Program quality, too, makes a difference. When programs are just
getting started, there may be scanty coverage, implementation
problems, or weak training; the long-term gains might not be as
robust as expected. The program needs to gain strength through
improved implementation and experience.
Claiming that the fading of learning gains is a persistent problem
for interventions in general, Rozzelle has suggested several
underlying causes, including the fact that change takes time.
Complex change takes even more effort and time to achieve quality
results. Rozzelle cautions schools to protect new programs during
the implementation stage, to monitor student progress, and to plan
for ongoing teacher training and accountability.62
One perspective might be to see early intervention as a first step
in a series of educational experiences and interactions. We do see
Reading Recovery as a first step in supporting a child, who for a
variety of reasons, does not make good progress in reading and
writing. Subsequent support need not be expensive and would
certainly include high quality, continuing support for classroom
teachers so that instruction is strong year after year, whatever the
particular method or approach chosen by the school district.
Success in the
early grades does not guarantee success throughout the school years
and beyond, but failure in the early grades does virtually guarantee
failure in later schooling. If there is a chance to prevent the
negative spiral that begins with early reading failure from the
start, then it seems necessary to do so.63
Considerations
When Reviewing or Conducting Research on Reading Recovery
When Reading Recovery programs are being evaluated, the
interpretation of the data obtained depends upon the characteristics
of the implementations. The characteristics of the implementations
sampled must be reported along with the characteristics of the
samples of children if we are to understand the results obtained.

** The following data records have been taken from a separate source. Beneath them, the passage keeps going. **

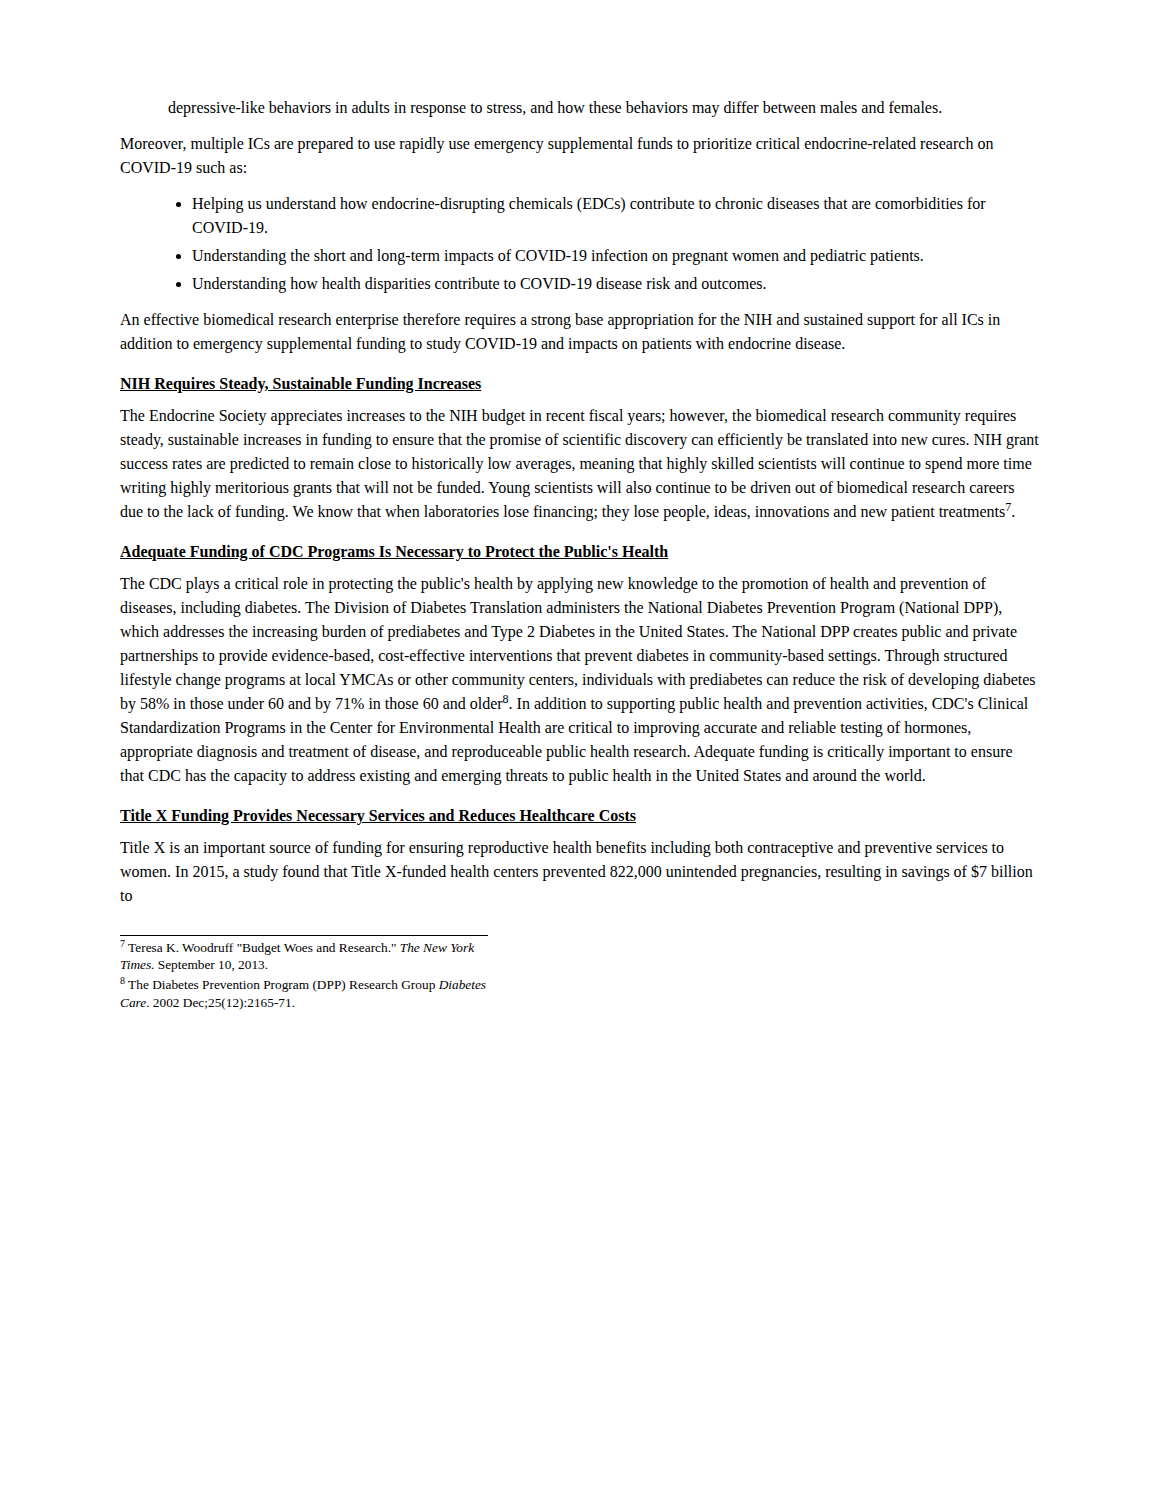depressive-like behaviors in adults in response to stress, and how these behaviors may differ between males and females.
Moreover, multiple ICs are prepared to use rapidly use emergency supplemental funds to prioritize critical endocrine-related research on COVID-19 such as:
Helping us understand how endocrine-disrupting chemicals (EDCs) contribute to chronic diseases that are comorbidities for COVID-19.
Understanding the short and long-term impacts of COVID-19 infection on pregnant women and pediatric patients.
Understanding how health disparities contribute to COVID-19 disease risk and outcomes.
An effective biomedical research enterprise therefore requires a strong base appropriation for the NIH and sustained support for all ICs in addition to emergency supplemental funding to study COVID-19 and impacts on patients with endocrine disease.
NIH Requires Steady, Sustainable Funding Increases
The Endocrine Society appreciates increases to the NIH budget in recent fiscal years; however, the biomedical research community requires steady, sustainable increases in funding to ensure that the promise of scientific discovery can efficiently be translated into new cures. NIH grant success rates are predicted to remain close to historically low averages, meaning that highly skilled scientists will continue to spend more time writing highly meritorious grants that will not be funded. Young scientists will also continue to be driven out of biomedical research careers due to the lack of funding. We know that when laboratories lose financing; they lose people, ideas, innovations and new patient treatments7.
Adequate Funding of CDC Programs Is Necessary to Protect the Public's Health
The CDC plays a critical role in protecting the public's health by applying new knowledge to the promotion of health and prevention of diseases, including diabetes. The Division of Diabetes Translation administers the National Diabetes Prevention Program (National DPP), which addresses the increasing burden of prediabetes and Type 2 Diabetes in the United States. The National DPP creates public and private partnerships to provide evidence-based, cost-effective interventions that prevent diabetes in community-based settings. Through structured lifestyle change programs at local YMCAs or other community centers, individuals with prediabetes can reduce the risk of developing diabetes by 58% in those under 60 and by 71% in those 60 and older8. In addition to supporting public health and prevention activities, CDC's Clinical Standardization Programs in the Center for Environmental Health are critical to improving accurate and reliable testing of hormones, appropriate diagnosis and treatment of disease, and reproduceable public health research. Adequate funding is critically important to ensure that CDC has the capacity to address existing and emerging threats to public health in the United States and around the world.
Title X Funding Provides Necessary Services and Reduces Healthcare Costs
Title X is an important source of funding for ensuring reproductive health benefits including both contraceptive and preventive services to women. In 2015, a study found that Title X-funded health centers prevented 822,000 unintended pregnancies, resulting in savings of $7 billion to
7 Teresa K. Woodruff "Budget Woes and Research." The New York Times. September 10, 2013.
8 The Diabetes Prevention Program (DPP) Research Group Diabetes Care. 2002 Dec;25(12):2165-71.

"The essential conditions for the success of Reading Recovery in a
system lie in the coherence, the resourcing and the reach of the
support and quality assurance structures which are put in place for
its implementation."64
From many available evaluations it is clear that the following
factors influence the results found in evaluations: the age of the
implementation, assurance that the teachers were beyond their year
of training and current in their knowledge of the program, the level
of implementation in the schools (i.e. what proportion of children
who needed the program received a full program), whether the program
was running effectively (i.e. what proportions of the children
served reached one of the two positive outcomes of the program
described on pages 12-13), assurance that children received daily
lessons, at least descriptive comment on the quality of classroom
support across the years of implementation, and the support of
administrators and other stakeholders.
Readers of evaluations are advised to check original sources when
reading critiques of research to verify any errors in reporting. For
example, researchers in one study65
claimed that Clay had excluded some children from her original data.

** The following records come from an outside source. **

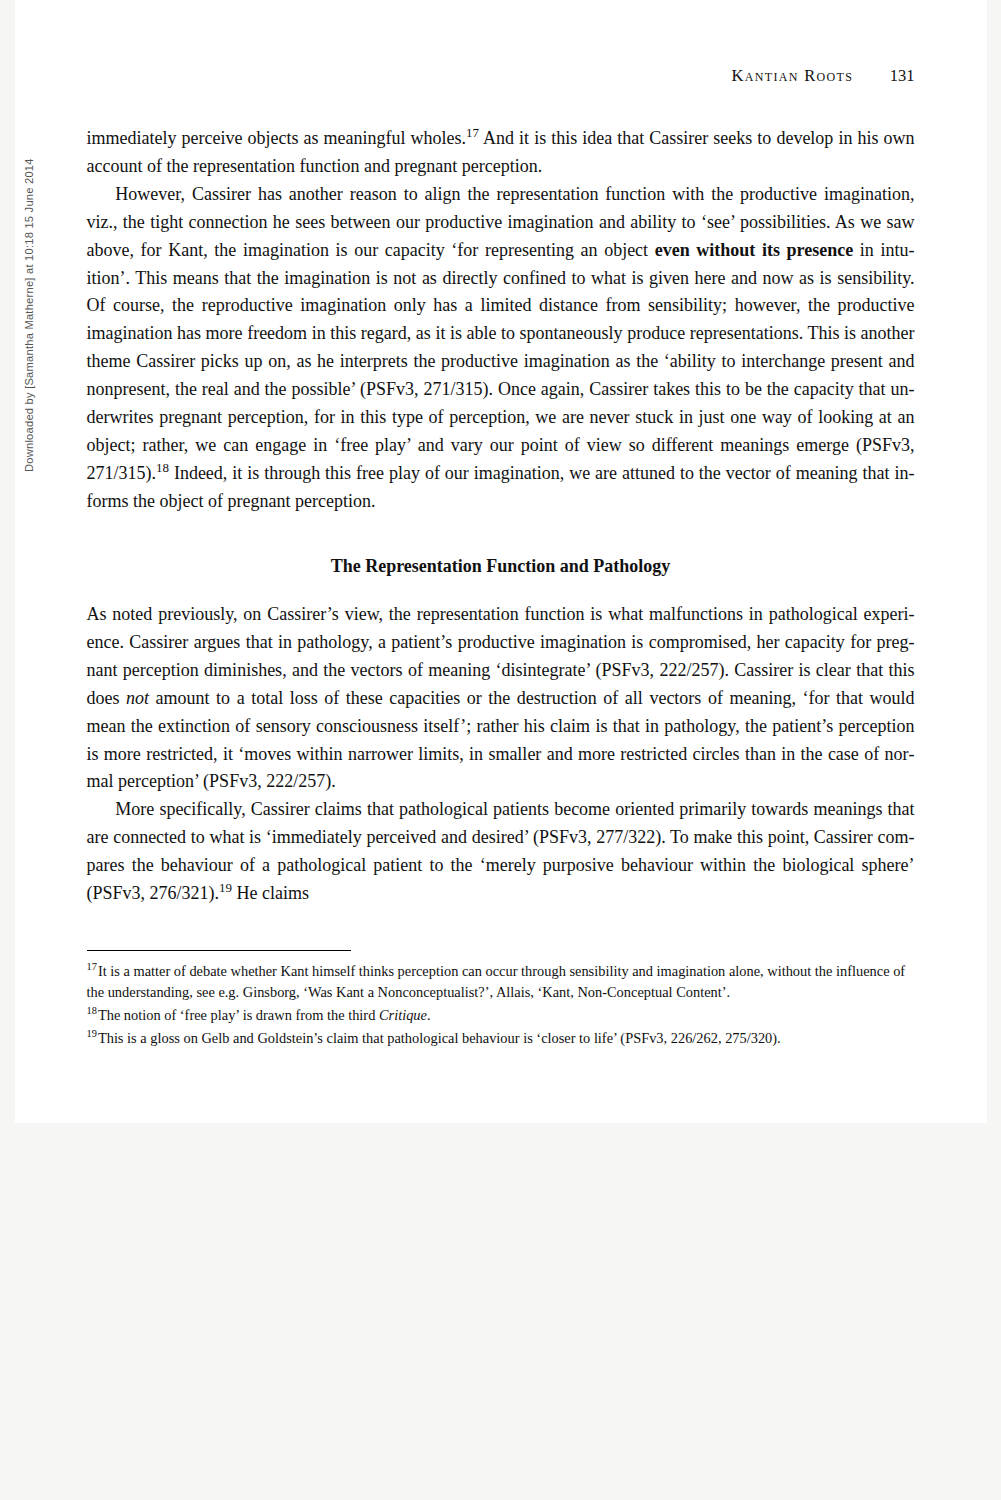Downloaded by [Samantha Matherne] at 10:18 15 June 2014
Kantian Roots 131
immediately perceive objects as meaningful wholes.17 And it is this idea that Cassirer seeks to develop in his own account of the representation function and pregnant perception.
However, Cassirer has another reason to align the representation function with the productive imagination, viz., the tight connection he sees between our productive imagination and ability to ‘see’ possibilities. As we saw above, for Kant, the imagination is our capacity ‘for representing an object even without its presence in intuition’. This means that the imagination is not as directly confined to what is given here and now as is sensibility. Of course, the reproductive imagination only has a limited distance from sensibility; however, the productive imagination has more freedom in this regard, as it is able to spontaneously produce representations. This is another theme Cassirer picks up on, as he interprets the productive imagination as the ‘ability to interchange present and nonpresent, the real and the possible’ (PSFv3, 271/315). Once again, Cassirer takes this to be the capacity that underwrites pregnant perception, for in this type of perception, we are never stuck in just one way of looking at an object; rather, we can engage in ‘free play’ and vary our point of view so different meanings emerge (PSFv3, 271/315).18 Indeed, it is through this free play of our imagination, we are attuned to the vector of meaning that informs the object of pregnant perception.
The Representation Function and Pathology
As noted previously, on Cassirer’s view, the representation function is what malfunctions in pathological experience. Cassirer argues that in pathology, a patient’s productive imagination is compromised, her capacity for pregnant perception diminishes, and the vectors of meaning ‘disintegrate’ (PSFv3, 222/257). Cassirer is clear that this does not amount to a total loss of these capacities or the destruction of all vectors of meaning, ‘for that would mean the extinction of sensory consciousness itself’; rather his claim is that in pathology, the patient’s perception is more restricted, it ‘moves within narrower limits, in smaller and more restricted circles than in the case of normal perception’ (PSFv3, 222/257).
More specifically, Cassirer claims that pathological patients become oriented primarily towards meanings that are connected to what is ‘immediately perceived and desired’ (PSFv3, 277/322). To make this point, Cassirer compares the behaviour of a pathological patient to the ‘merely purposive behaviour within the biological sphere’ (PSFv3, 276/321).19 He claims
17It is a matter of debate whether Kant himself thinks perception can occur through sensibility and imagination alone, without the influence of the understanding, see e.g. Ginsborg, ‘Was Kant a Nonconceptualist?’, Allais, ‘Kant, Non-Conceptual Content’.
18The notion of ‘free play’ is drawn from the third Critique.
19This is a gloss on Gelb and Goldstein’s claim that pathological behaviour is ‘closer to life’ (PSFv3, 226/262, 275/320).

Their claim was then repeated by others. However, Clay's 197966
publication provides documentation that no children were dropped
from her samples. In another example, reviewers67
reported that half of the data were lost in a statewide study in
Ohio.68 Responses from the
investigators69 revealed that
only 5 of 40 schools were excluded for reasons approved by an
outside research advisory board.
It is beyond the scope of this document to explore all the factors
to be considered when conducting or reviewing research and program
evaluations. However, we suggest that research and evaluation
studies related to Reading Recovery should be examined with
attention to their accuracy in reporting the original studies,
issues relating to features of design and methodology, and possible
biases and limitations of the findings. It is also important that
evaluators become familiar with the complexity of the program and
give due weight in evaluation to both positive outcomes.